The findings of the present study thus demonstrate that lake area provides a better understanding of the relationship between SD and Zc. Consequently, we may argue that when SD values are similar, the Zc of macrophytes in larger lakes tends to be higher. This observation may also have more extensive implications and effects on ecological monitoring programs. The area of lakes can easily be assessed by means of open source GIS systems, and the inclusion of a lake’s area in ecological macrophytic multimetric indices (Pall and Moser, 2009; Beck et al., 2010) might help to improve the accuracy of monitoring programs. We believe that the elaboration of macrophytic measurements specifically calibrated according to lake area may lead to a more effective evaluation of lake conservation status. In conclusion, our data confirm the existence of a polynomial relationship between SD and Zc that highlights the role played by lake area, as opposed to temperature, in driving macrophyte distribution.
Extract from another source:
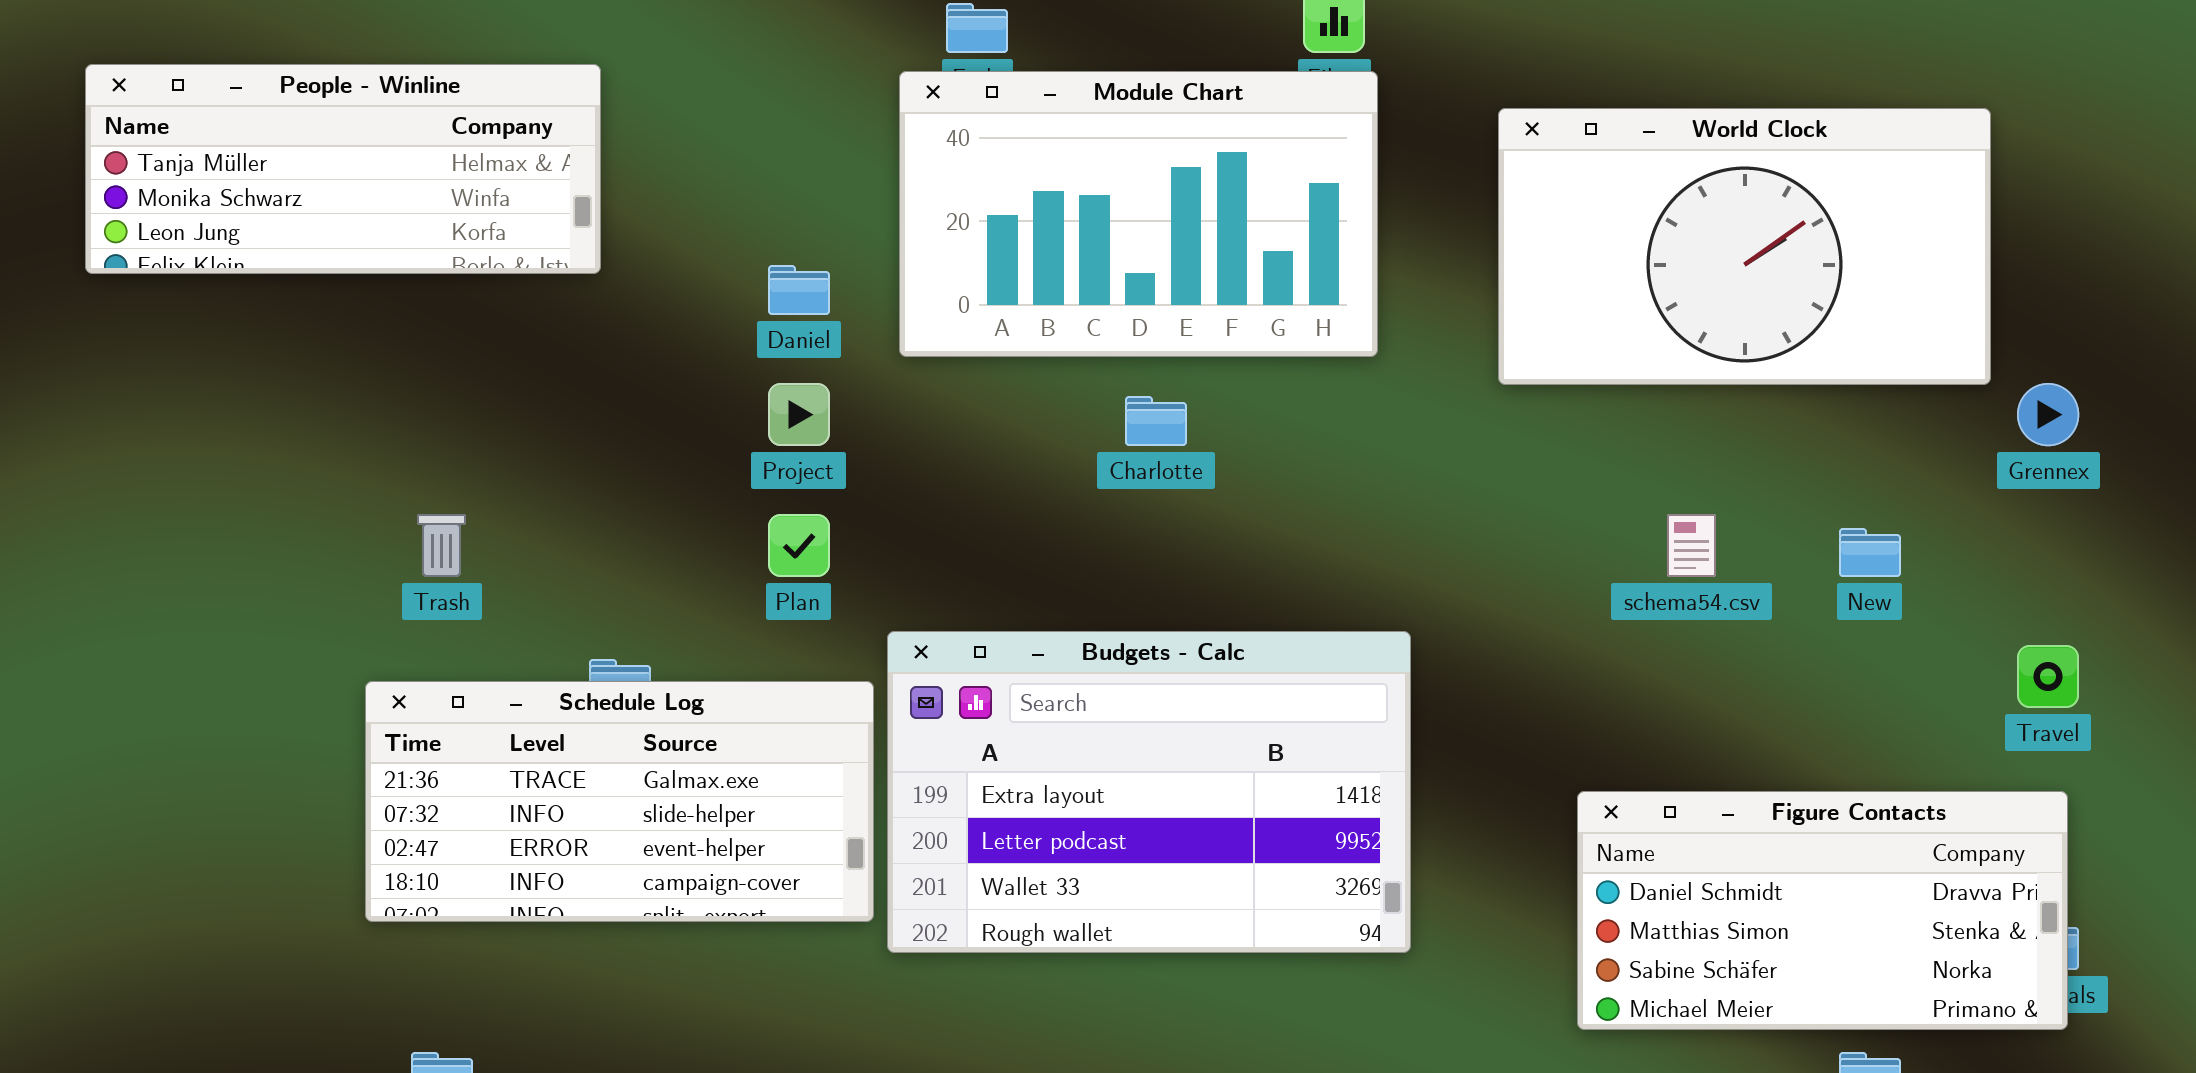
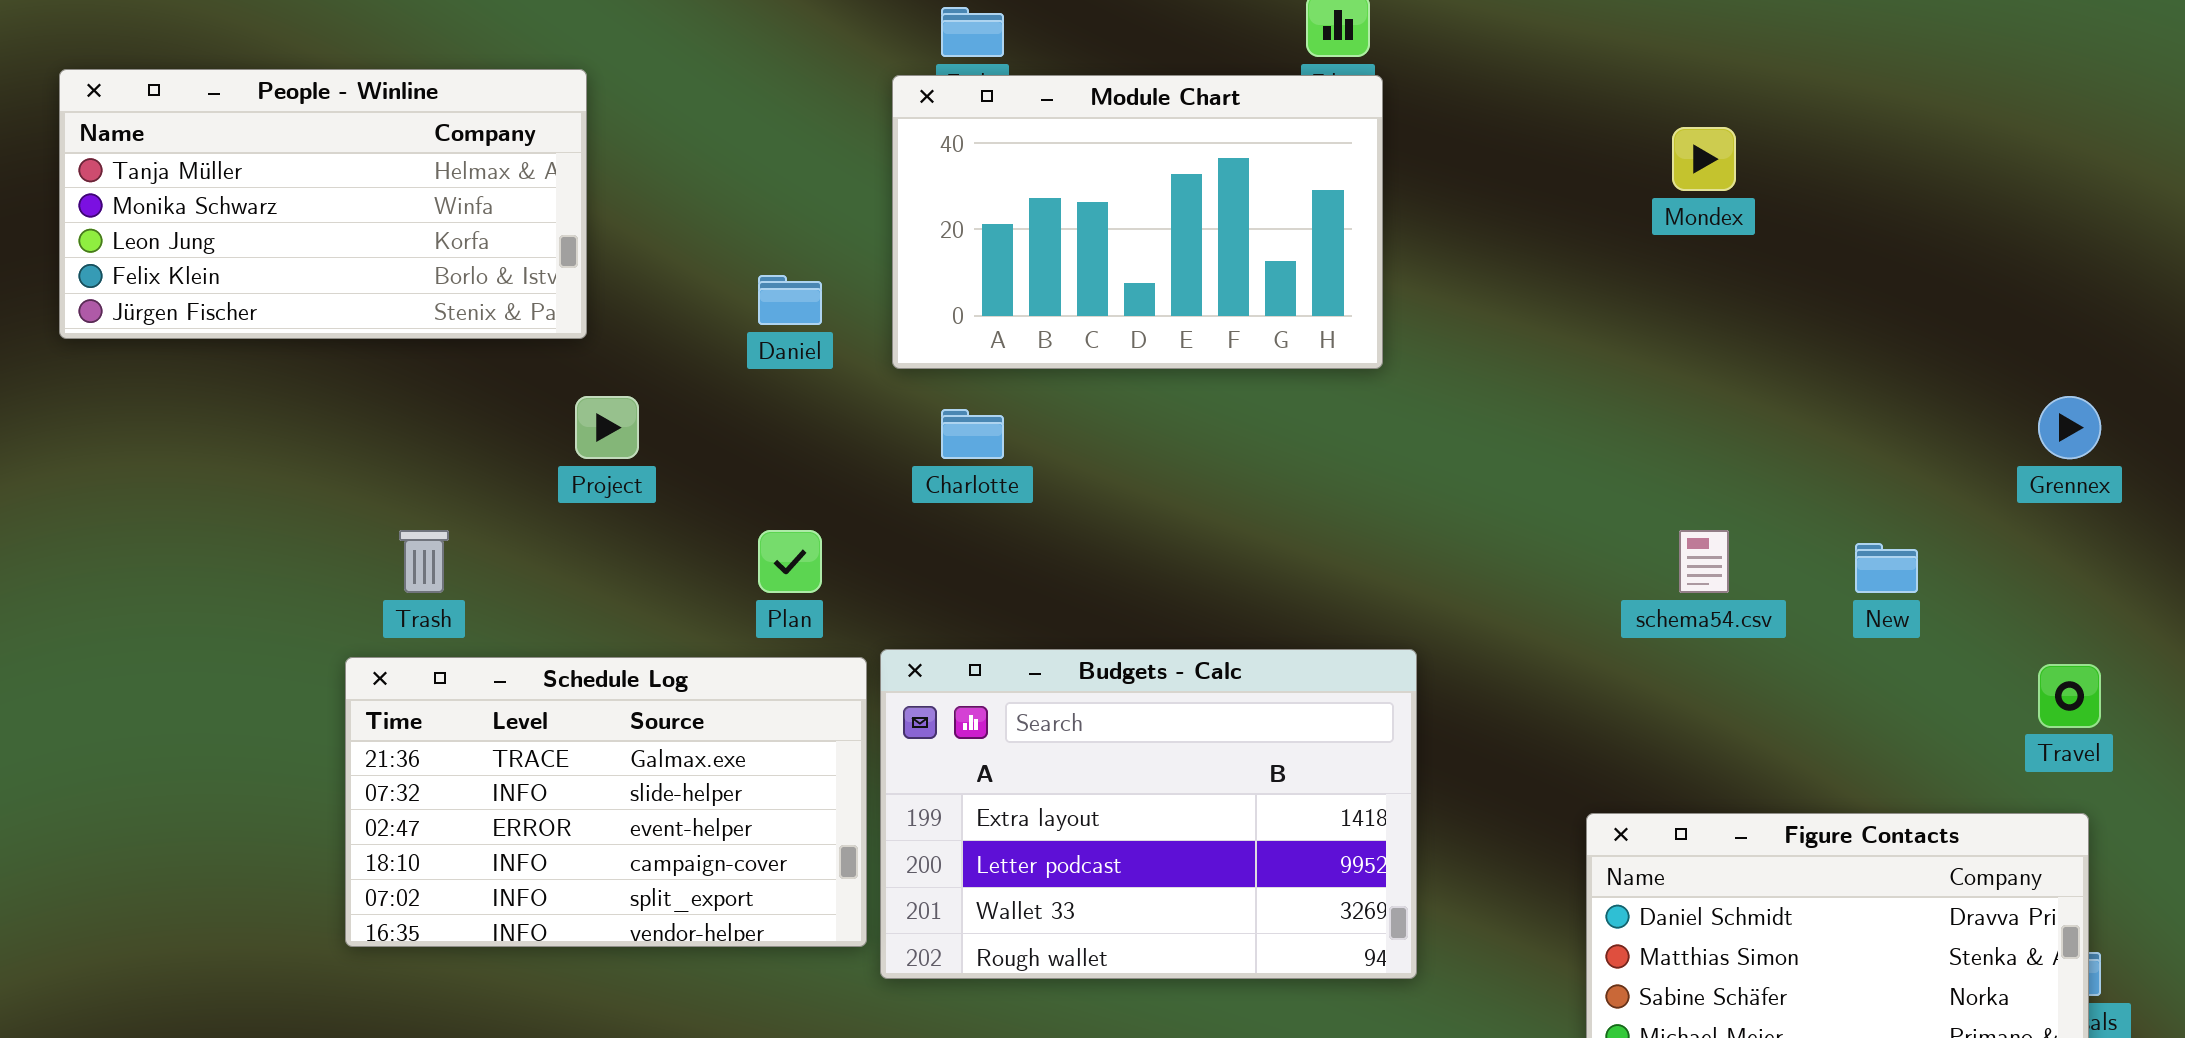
People - Winline: [85,64,601,274] -> [59,69,587,339], resized
World Clock: [1498,108,1991,385] -> none, closed
Project: [768,383,830,446] -> [575,396,639,459], moved
Charlotte: [1125,396,1187,446] -> [941,409,1004,459], moved
Schedule Log: [365,681,874,922] -> [345,657,867,947], resized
Additionally, the use of a balanced dataset appears to avoid the possible interpretative bias due to the use of large dataset that is overbalanced towards small and shallow lakes. Further investigations, based in particular on more extensive databases encompassing larger geographical areas, are warranted to support our results and hypothesis. An expanded analysis might even lead to the inclusion of other potential determinants of macrophyte colonization depth (e.g., north-south gradient).